____ SUPPLIED ENTRIES
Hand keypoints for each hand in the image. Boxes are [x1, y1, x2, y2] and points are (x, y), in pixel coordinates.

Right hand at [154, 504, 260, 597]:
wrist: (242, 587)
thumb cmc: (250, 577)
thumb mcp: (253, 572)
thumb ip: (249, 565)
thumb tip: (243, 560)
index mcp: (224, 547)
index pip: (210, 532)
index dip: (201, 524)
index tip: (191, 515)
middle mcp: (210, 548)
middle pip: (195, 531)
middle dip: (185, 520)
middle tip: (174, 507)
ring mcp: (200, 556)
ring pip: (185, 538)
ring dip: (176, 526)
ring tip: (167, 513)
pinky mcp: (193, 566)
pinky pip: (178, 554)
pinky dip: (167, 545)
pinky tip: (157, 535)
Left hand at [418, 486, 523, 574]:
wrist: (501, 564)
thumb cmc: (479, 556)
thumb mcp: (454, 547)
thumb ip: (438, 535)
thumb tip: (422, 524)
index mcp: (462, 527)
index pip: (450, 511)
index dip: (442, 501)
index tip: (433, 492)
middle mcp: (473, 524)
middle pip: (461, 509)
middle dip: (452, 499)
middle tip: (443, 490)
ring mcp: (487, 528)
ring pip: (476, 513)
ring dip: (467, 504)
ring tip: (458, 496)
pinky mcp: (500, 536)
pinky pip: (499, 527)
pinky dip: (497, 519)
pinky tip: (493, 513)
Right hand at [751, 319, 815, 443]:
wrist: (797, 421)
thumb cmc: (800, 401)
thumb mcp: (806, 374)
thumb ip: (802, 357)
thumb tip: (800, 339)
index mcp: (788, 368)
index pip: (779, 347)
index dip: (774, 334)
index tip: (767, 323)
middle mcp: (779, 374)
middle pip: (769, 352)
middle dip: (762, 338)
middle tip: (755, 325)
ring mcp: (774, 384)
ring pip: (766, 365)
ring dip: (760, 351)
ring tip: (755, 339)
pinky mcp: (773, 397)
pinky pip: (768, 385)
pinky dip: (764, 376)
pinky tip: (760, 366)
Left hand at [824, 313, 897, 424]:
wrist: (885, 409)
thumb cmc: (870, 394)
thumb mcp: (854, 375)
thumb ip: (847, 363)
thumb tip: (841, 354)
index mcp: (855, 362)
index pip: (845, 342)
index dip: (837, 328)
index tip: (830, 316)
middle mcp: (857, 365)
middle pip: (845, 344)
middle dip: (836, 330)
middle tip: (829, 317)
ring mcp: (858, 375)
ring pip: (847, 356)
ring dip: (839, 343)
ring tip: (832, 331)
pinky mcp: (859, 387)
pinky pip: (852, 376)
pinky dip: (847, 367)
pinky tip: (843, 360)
________
____ SUPPLIED ENTRIES
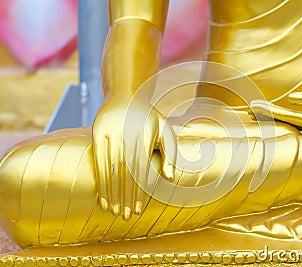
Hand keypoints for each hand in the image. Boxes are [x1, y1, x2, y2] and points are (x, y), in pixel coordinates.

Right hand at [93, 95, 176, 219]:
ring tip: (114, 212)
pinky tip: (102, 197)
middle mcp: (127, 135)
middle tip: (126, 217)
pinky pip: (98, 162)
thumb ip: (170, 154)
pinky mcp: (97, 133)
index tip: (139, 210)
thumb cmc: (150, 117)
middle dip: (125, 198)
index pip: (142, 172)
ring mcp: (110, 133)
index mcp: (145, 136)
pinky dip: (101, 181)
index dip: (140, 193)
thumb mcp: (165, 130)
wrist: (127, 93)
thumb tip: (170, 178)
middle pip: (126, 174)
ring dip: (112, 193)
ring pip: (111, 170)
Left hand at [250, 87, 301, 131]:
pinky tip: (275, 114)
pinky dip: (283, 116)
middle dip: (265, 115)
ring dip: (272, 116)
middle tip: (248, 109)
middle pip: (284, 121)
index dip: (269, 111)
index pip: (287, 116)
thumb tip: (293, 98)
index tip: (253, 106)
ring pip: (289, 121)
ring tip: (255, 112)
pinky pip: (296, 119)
________
__REQUIREMENT__.
Pick out every line above that holds the word "Right" and copy it.

__RESPONSE TO THE EXERCISE__.
Right hand at [154, 504, 260, 597]:
Right hand at [751, 319, 815, 443]:
Right hand at [93, 95, 176, 219]:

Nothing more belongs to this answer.